Jumlah 104.000 unit usaha ini, sekitar 83.200 unit usaha mikro, sisa 20.800 unit usaha berupa usaha kecil dan menengah. Tetapi sistem pemasaran dari 104.000 UMKM ini sebagian besar masih menggunakan sistem manual.
“Terus didorong sistem pemasaran secara daring. Jika seluruh wilayah di NTT sudah memiliki layanan internet, itu sangat membantu pelaku usaha. Sekarang Pemkab dan Pemkot didorong untuk mengadakan pelatihan-pelatihan untuk pemasaran secara daring ini,”kata Yohanes Mau.
Pemprov NTT mendorong agar pemasaran produk-produk UMKM dilakukan dengan sistem rayonisasi bagi setiap kabupaten/kota. Semua UMKM harus bersinergi membantu satu sama lain. Mereka yang sudah memiliki sistem penjualan daring bisa membantu kelompok UMKM lain yang masih memiliki sistem penjualan luring.

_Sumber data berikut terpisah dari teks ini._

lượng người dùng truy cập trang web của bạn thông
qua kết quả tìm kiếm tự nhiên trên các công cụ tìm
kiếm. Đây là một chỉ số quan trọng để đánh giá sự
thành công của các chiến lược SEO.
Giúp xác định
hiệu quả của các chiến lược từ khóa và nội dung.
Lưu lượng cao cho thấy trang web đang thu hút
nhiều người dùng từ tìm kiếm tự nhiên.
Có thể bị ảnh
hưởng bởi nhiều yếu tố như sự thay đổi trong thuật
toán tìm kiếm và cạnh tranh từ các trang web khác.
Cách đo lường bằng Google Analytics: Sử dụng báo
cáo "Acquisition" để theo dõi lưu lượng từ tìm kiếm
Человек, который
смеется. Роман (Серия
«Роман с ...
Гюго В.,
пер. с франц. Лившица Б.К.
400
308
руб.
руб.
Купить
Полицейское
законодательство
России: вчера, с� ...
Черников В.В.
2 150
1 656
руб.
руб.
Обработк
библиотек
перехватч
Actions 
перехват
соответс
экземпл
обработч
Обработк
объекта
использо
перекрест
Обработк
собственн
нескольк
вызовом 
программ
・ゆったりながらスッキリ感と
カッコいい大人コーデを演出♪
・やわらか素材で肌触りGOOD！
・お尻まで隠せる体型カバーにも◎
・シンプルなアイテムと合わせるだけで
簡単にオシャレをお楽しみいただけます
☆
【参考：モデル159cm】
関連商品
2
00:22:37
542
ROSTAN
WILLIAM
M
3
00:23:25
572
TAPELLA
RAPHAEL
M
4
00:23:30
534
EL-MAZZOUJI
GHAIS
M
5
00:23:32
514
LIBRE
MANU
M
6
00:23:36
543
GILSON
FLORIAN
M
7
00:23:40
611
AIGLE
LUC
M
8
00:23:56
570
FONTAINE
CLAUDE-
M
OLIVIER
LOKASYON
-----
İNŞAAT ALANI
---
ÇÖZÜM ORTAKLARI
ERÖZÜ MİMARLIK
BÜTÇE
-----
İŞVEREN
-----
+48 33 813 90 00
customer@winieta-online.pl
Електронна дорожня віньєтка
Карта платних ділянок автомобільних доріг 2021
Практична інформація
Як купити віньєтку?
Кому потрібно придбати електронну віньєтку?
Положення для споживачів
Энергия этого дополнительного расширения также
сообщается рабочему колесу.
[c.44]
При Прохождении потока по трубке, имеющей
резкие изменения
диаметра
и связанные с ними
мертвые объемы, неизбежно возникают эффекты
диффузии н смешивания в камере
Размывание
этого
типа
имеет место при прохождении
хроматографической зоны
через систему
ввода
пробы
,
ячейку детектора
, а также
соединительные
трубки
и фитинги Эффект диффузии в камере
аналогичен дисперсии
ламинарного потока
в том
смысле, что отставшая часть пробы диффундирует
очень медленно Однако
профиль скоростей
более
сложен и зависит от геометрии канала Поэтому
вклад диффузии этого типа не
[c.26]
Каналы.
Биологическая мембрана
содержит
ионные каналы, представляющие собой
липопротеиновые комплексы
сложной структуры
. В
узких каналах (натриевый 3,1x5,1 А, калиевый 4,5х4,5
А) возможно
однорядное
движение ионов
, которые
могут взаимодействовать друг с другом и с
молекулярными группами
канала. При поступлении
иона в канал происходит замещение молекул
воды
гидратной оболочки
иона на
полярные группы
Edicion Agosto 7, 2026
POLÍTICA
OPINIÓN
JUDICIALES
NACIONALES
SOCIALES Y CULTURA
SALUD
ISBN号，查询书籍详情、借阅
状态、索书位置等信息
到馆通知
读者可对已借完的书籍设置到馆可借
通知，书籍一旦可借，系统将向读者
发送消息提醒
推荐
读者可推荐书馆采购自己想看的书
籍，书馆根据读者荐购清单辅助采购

Saat ini Pemprov NTT mendorong UMKM membangun kemitraan dengan pusat-pusat perbelanjaan agar produk pelaku usaha dapat dipasarkan di gerai setempat. Pemilik outlet atau kios meminta agar produk UMKM bisa dihasilkan secara berkesinambungan.
Dengan layanan internet yang akan dibangun secara luas di NTT tahun 2021, pelaku UMKM terus didorong agar dapat memasarkan produk-produk mereka secara daring termasuk media sosial. “Saat ini saja, sudah ada puluhan produk rumah tangga yang dipasarkan secara daring melalui media sosial Facebook, Instagram, WhatsApp dan Line," ujarnya.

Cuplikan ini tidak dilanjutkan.